Pour endiguer ce fléau, le ministre a détaillé une série de mesures fermes :
- Normes strictes : Prise en compte de la charge à l’essieu légale fixée à 13 tonnes dès la conception des routes.
- Surveillance accrue : Multiplication des contrôles grâce au déploiement combiné de stations de pesage fixes et mobiles.
- Évolution juridique : Durcissement du cadre réglementaire régissant le transport de marchandises.

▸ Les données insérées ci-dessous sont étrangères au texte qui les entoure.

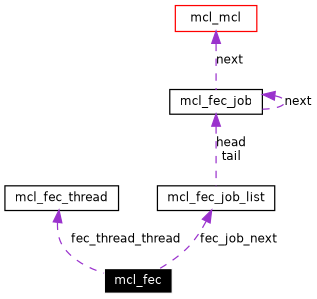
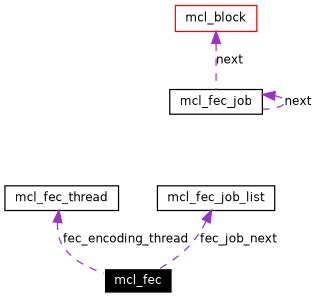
  digraph {
    node [color=black fontname=Helvetica fontsize=10 shape=record]
    edge [color=darkorchid3 dir=back fontname=Helvetica fontsize=10 labelfontname=Helvetica labelfontsize=10 style=dashed]
    n1 [color=white fillcolor=black fontcolor=white height=0.2 label=mcl_fec style=filled width=0.4]
    n2 [height=0.2 label=mcl_fec_thread width=0.4]
    n3 [height=0.2 label=mcl_fec_job_list width=0.4]
    n4 [height=0.2 label=mcl_fec_job width=0.4]
-   n5 [color=red height=0.2 label=mcl_mcl width=0.4]
-   n2 -> n1 [label=fec_thread_thread]
+   n5 [color=red height=0.2 label=mcl_block width=0.4]
+   n2 -> n1 [label=fec_encoding_thread]
    n3 -> n1 [label=fec_job_next]
-   n4 -> n3 [label="head\ntail"]
    n4 -> n4 [label=next]
    n5 -> n4 [label=next]
  }
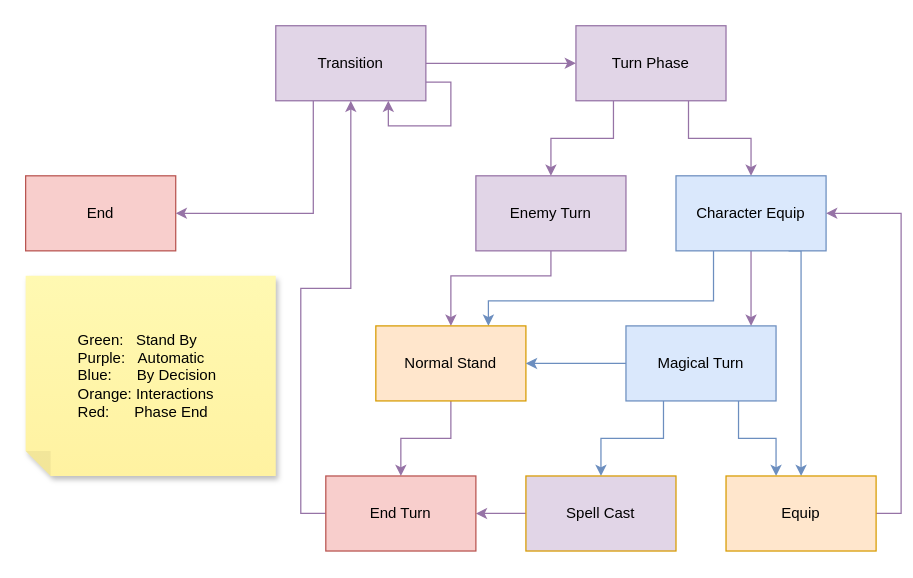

Saluant la signature de la convention avec la Gendarmerie nationale — qu’il qualifie de « pas concret » vers une efficacité accrue sur le terrain —, le premier responsable du secteur a insisté sur l’importance d’une coordination intersectorielle et a lancé un appel pressant aux professionnels du transport pour le strict respect des charges légales. « La préservation des vies humaines et des infrastructures publiques est une responsabilité collective », a-t-il conclu.